(Updates with closing share prices throughout.)
June 6 (Bloomberg) -- Carrie Pan, a 29-year-old Shanghai accountant who's lost almost half the value of her portfolio since she began investing in Chinese stocks, is confident again.
She purchased 1,000 shares of Yang Quan Coal Industry Group Co. in April to add to her 200,000 yuan ($31,400) in equity holdings, which fell 40 percent last year and compounded her losses since she started buying stocks six years ago. So far, her latest pick had been up about 4 percent through yesterday.
"I believe stocks will rise," said Pan, watching her holdings on a computer screen in her two-bedroom apartment and sipping a mouthful of bottled Ice Dew spring water on a recent afternoon of maternity leave. "Guo has already done lots of things to support the stock market since he took office, and he is very keen on improving the market's performance."
That would be Guo Shuqing, the 56-year-old head of the China Securities Regulatory Commission, who took over seven months ago pledging reforms. Since then, Guo has taken action to increase the amount of stocks foreign investors can buy in the otherwise-closed market, urged listed companies to pay more cash dividends to shareholders and made changes in how initial public offerings are priced.
"Our current stage of work is focused on improving the fair play of the market, protecting investors' legal rights and enhancing the ability of serving the real economy," Guo said in a People's Daily report posted on the securities regulator's website in March. "We'll bring more market forces to gauge to- be-listed companies, reveal their potential risks and let more investors oversee pricing."
The CSRC and the country's two exchanges, in Shanghai and Shenzhen, have also announced plans to cut transaction costs for stock purchases and sales, and tightened accounting scrutiny on companies that are facing delisting.
Restoring Trust
The goal is to restore the vanished trust of a Chinese public that has taken a walloping in stocks and instead sought investment alternatives such as bubble-prone real estate and the world of underground lending, known as shadow banking, where risky and unregulated investments promise investors annual returns of as much as 100 percent.
"Guo is the man," said Hao Hong, chief China strategist at BoCom International Holdings Co. in Hong Kong. "It's a show of determination. It's all about confidence building."

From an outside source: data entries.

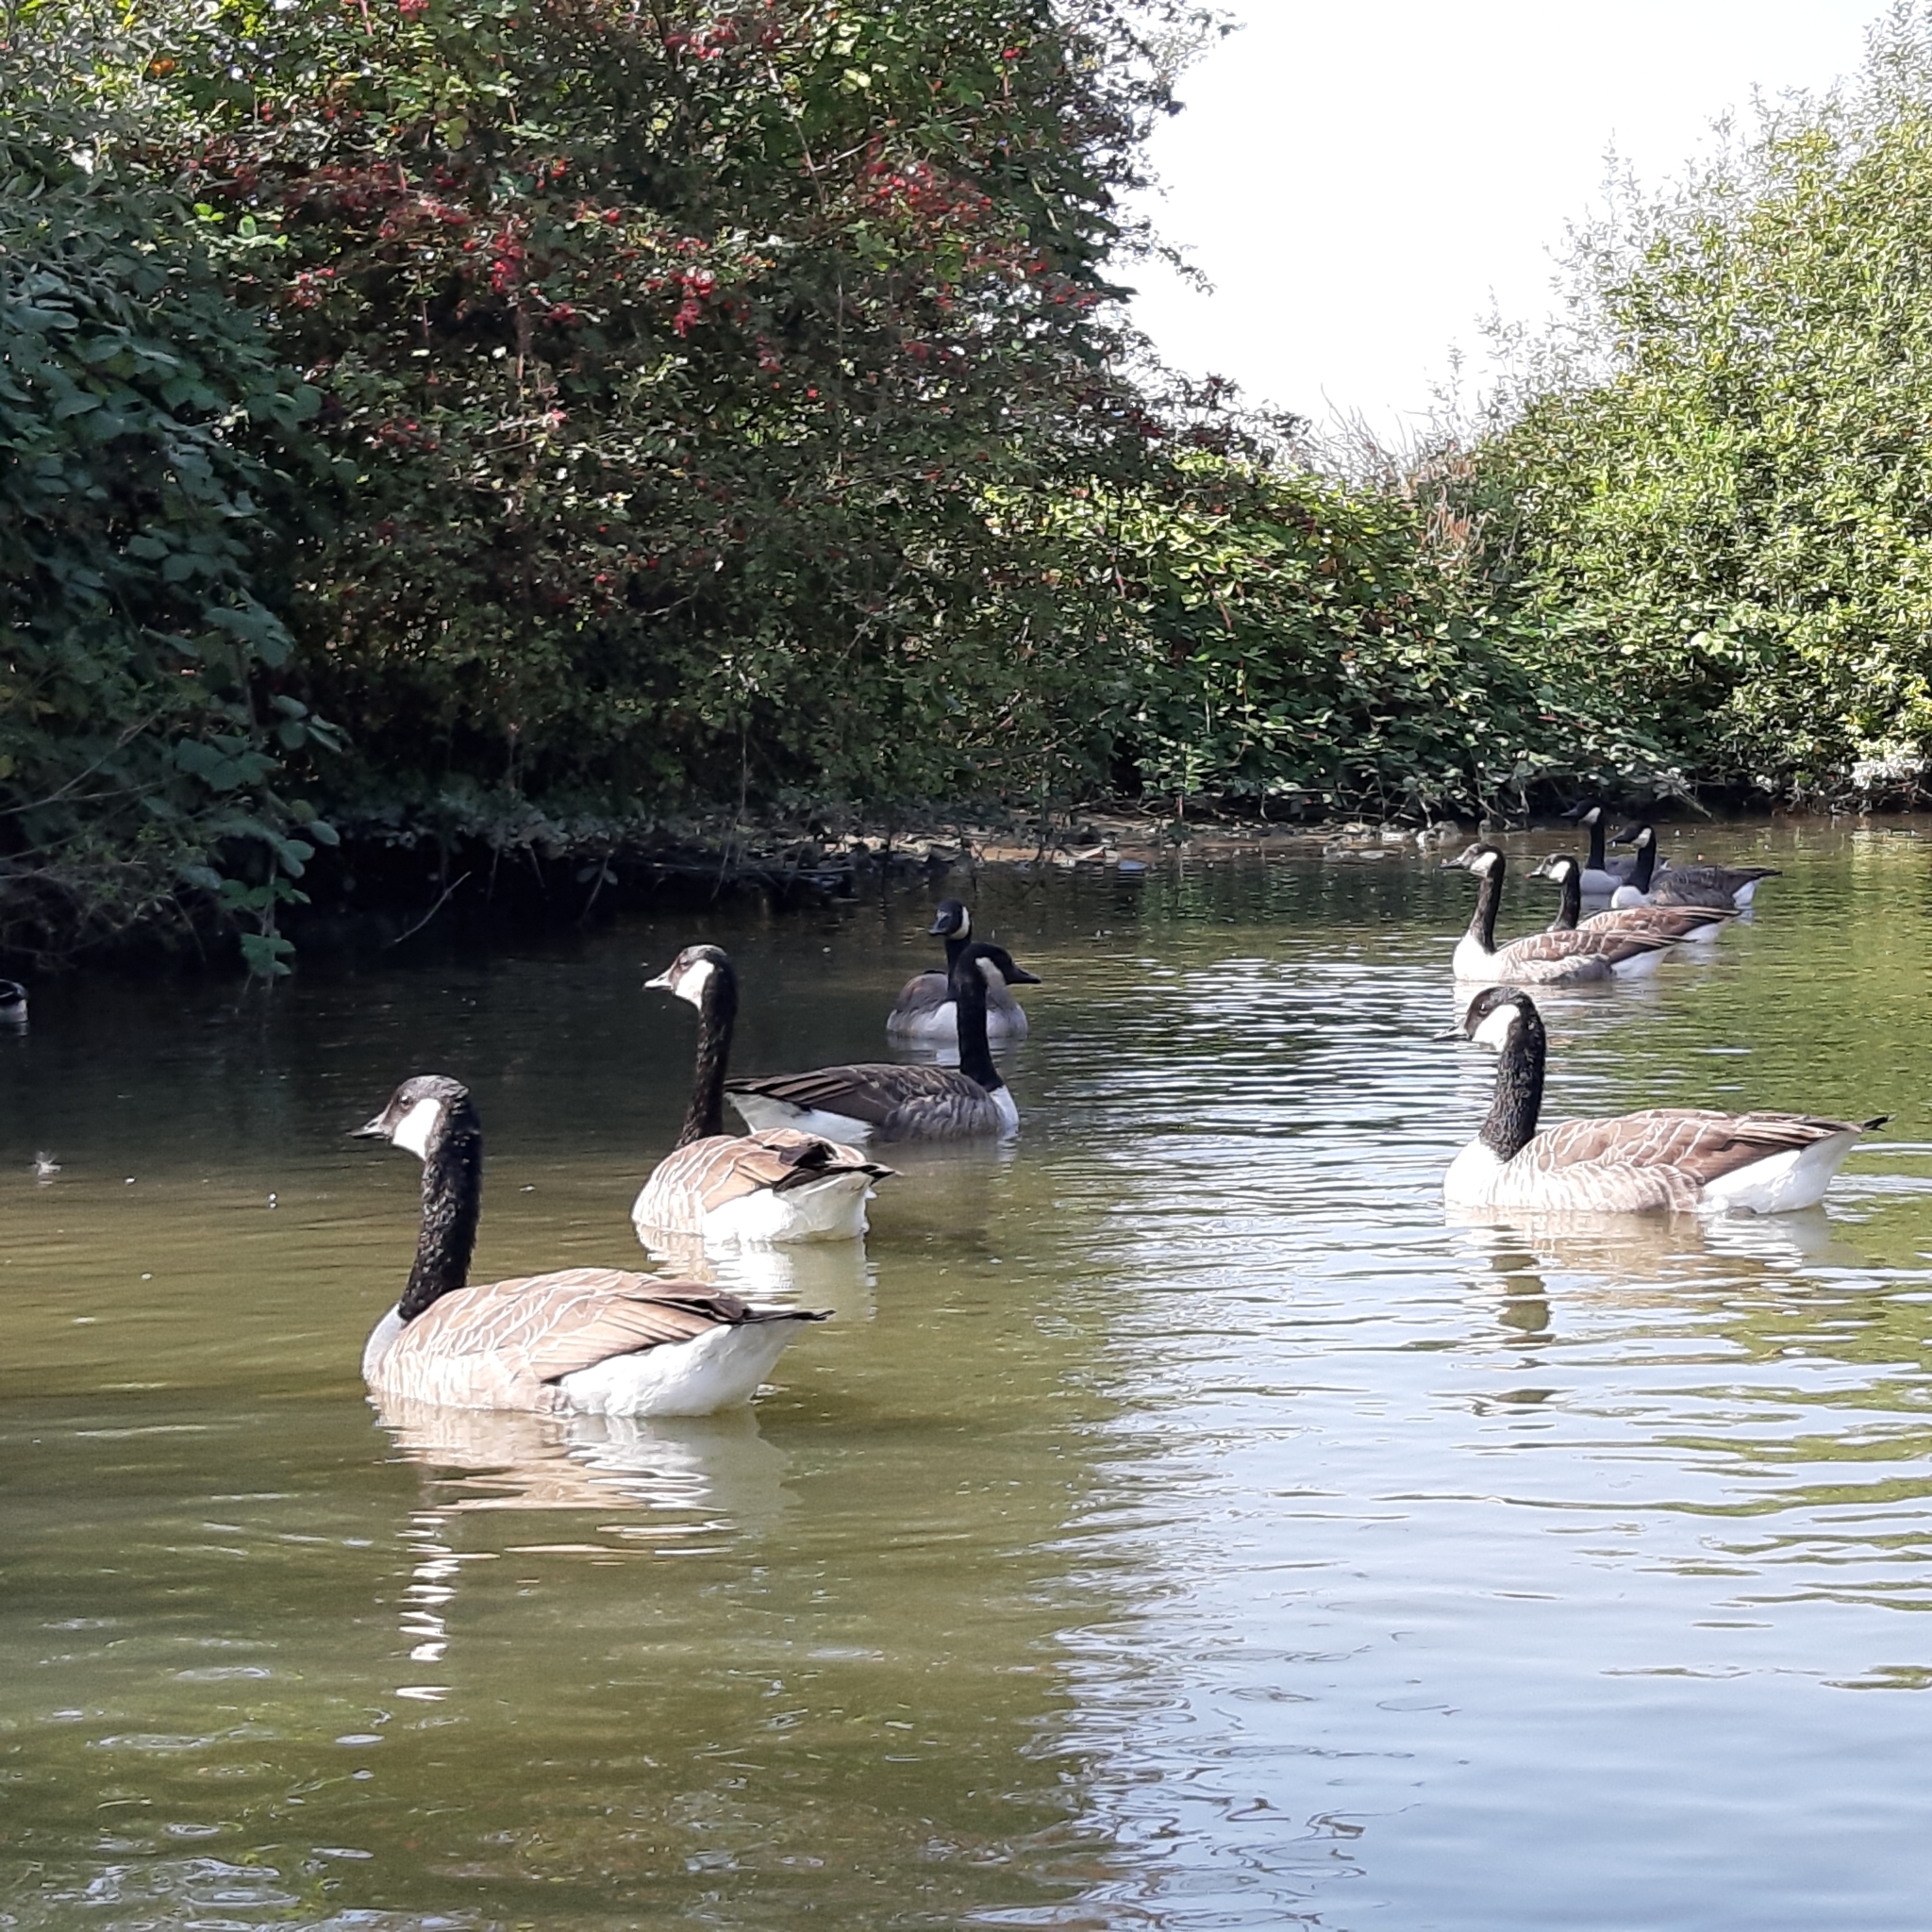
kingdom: Animalia
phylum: Chordata
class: Aves
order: Anseriformes
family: Anatidae
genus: Branta
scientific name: Branta canadensis
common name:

Like Pan, millions of Chinese investors watched their stock investments crash and remain mired in a two-year bear market. The benchmark Shanghai Composite Index, after peaking at 6,092 in 2007 following a bull market, fell to just above 1,700 by the end of 2008. Four trillion yuan of government stimulus lifted the index to 3,471 in 2009. Yet the market fell another 33 percent in 2010 through 2011, dragging valuations to a record low of 8.9 times estimated profit in January.
Losing Their Shirts
The Shanghai index is up 5 percent in 2012, though it has fallen 6.1 percent from this year's high on March 2 amid concern an economic slowdown is deepening. The gauge dropped 0.1 percent to 2,309.56 today.
China's 50 million individual investors lost an average of 40,000 yuan last year, according to a May 9 People's Daily report. That's almost twice the annual average disposable income of an urban Chinese. Those returns, exacerbated by IPO prices that tanked immediately after listing, companies' reluctance to pay dividends, and speculative bets on smaller companies' back- door listings, contributed to equity flight.
Insider trading probes have also kept some investors away. The securities regulator handled 39 such cases in the first 11 months of last year, the CSRC said in a November statement. That's compared with 42 in the first 10 months of 2010, it said. The focus on market oversight is still to prevent and crack down on insider trading, Guo said at a December forum in the southern city of Shenzhen.